By default, Ragas is configured to use gpt-3.5-turbo-16k. As we observed, it looks like the AnswerCorrectness score may be returning bogus results, and maybe we should try using gpt-4 instead. Braintrust lets us test the effect of this quickly, directly in the UI, before we run a full experiment:

try gpt-4

Looks better. Let's update our scoring function to use it and re-run the experiment.
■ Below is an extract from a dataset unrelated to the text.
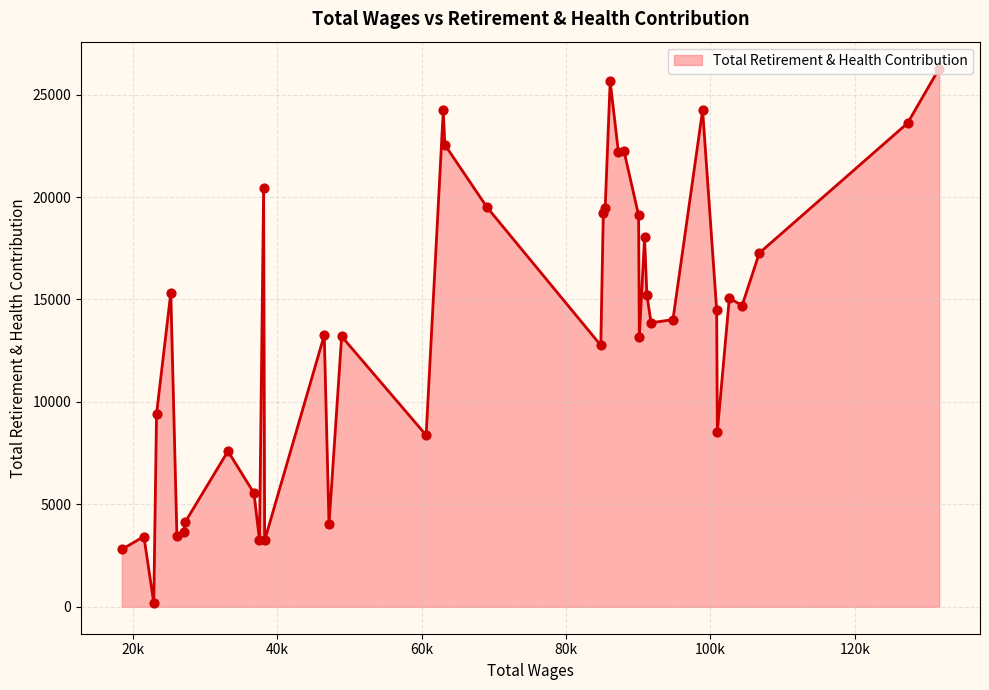

What is the maximum value shown in the chart?

26269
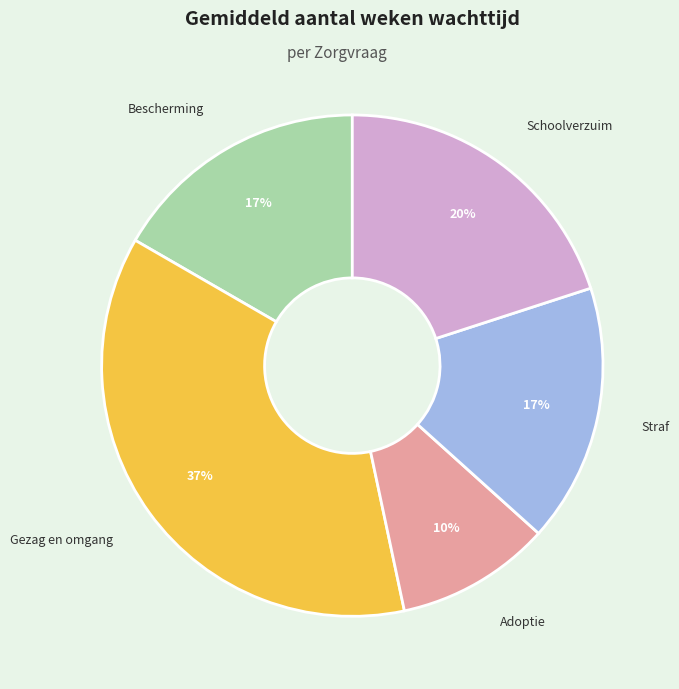

To the nearest percent, what portion does Adoptie represent?

10%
# Wrap ContextRecall() to propagate along the "answer" and "context" values separately
async def context_recall(output, **kwargs):
    return await ContextRecall().eval_async(output=output["answer"], context=output["retrieved_docs"], **kwargs)
 
 
async def answer_correctness(output, **kwargs):
    return await AnswerCorrectness(model="gpt-4").eval_async(output=output["answer"], **kwargs)
 
 
eval_result = await Eval(
    name="Rag Metrics with Ragas",
    experiment_name=f"Score with gpt-4",
    data=qa_pairs[:NUM_SECTIONS],
    task=generate_answer_e2e,
    scores=[context_recall, answer_correctness],
    metadata=dict(model=QA_ANSWER_MODEL, topk=TOP_K),
)

Experiment Score with gpt-4 is running at https://www.braintrust.dev/app/braintrustdata.com/p/Rag%20Metrics%20with%20Ragas/experiments/Score%20with%20gpt-4
Rag Metrics with Ragas [experiment_name=Score with gpt-4] (data): 20it [00:00, 19864.10it/s]
Rag Metrics with Ragas [experiment_name=Score with gpt-4] (tasks): 100%|██████████| 20/20 [00:07<00:00,  2.71it/s]


=========================SUMMARY=========================
Score with gpt-4 compared to RAG gpt-3.5-turbo:
72.10% (+04.83%) 'AnswerCorrectness' score	(10 improvements, 4 regressions)
95.00% (-) 'ContextRecall'     score	(0 improvements, 0 regressions)

4.67s (+309.08%) 'duration'	(0 improvements, 20 regressions)

See results for Score with gpt-4 at https://www.braintrust.dev/app/braintrustdata.com/p/Rag%20Metrics%20with%20Ragas/experiments/Score%20with%20gpt-4

Great, it looks like changing our grading model improved the answer correctness score for the same set of questions:

score progression

Optimizing document retrieval

Now, let's see if we can further optimize our RAG pipeline without regressing scores. We're going to try pulling just one document, rather than two.

TOP_K = 1
 
eval_result = await Eval(
    name="Rag Metrics with Ragas",
    experiment_name=f"TOP_K={TOP_K}",
    data=qa_pairs[:NUM_SECTIONS],
    task=generate_answer_e2e,
    scores=[context_recall, answer_correctness],
    metadata=dict(model=QA_ANSWER_MODEL, topk=TOP_K),
)

Experiment TOP_K=1 is running at https://www.braintrust.dev/app/braintrustdata.com/p/Rag%20Metrics%20with%20Ragas/experiments/TOP_K%3D1
Rag Metrics with Ragas [experiment_name=TOP_K=1] (data): 20it [00:00, 99039.06it/s]
Rag Metrics with Ragas [experiment_name=TOP_K=1] (tasks): 100%|██████████| 20/20 [00:01<00:00, 11.07it/s]


=========================SUMMARY=========================
TOP_K=1 compared to Score with gpt-4:
97.29% (+02.29%) 'ContextRecall'     score	(1 improvements, 3 regressions)
71.99% (-00.12%) 'AnswerCorrectness' score	(9 improvements, 11 regressions)

1.56s (-311.18%) 'duration'	(20 improvements, 0 regressions)

See results for TOP_K=1 at https://www.braintrust.dev/app/braintrustdata.com/p/Rag%20Metrics%20with%20Ragas/experiments/TOP_K%3D1

Although not a pure fail, it does seem like in 3 cases we're not retrieving the right documents anymore, and 11 cases had worse results.

topk1

We can drill down on individual examples of each regression type to better understand it. The side-by-side diffs built into Braintrust make it easy to deeply understand every step of the pipeline, for example, which documents were missing, and why.

missing docs

And there you have it! Ragas is a powerful technique, that with the right tools and iteration can lead to really high quality RAG applications. Happy evaling!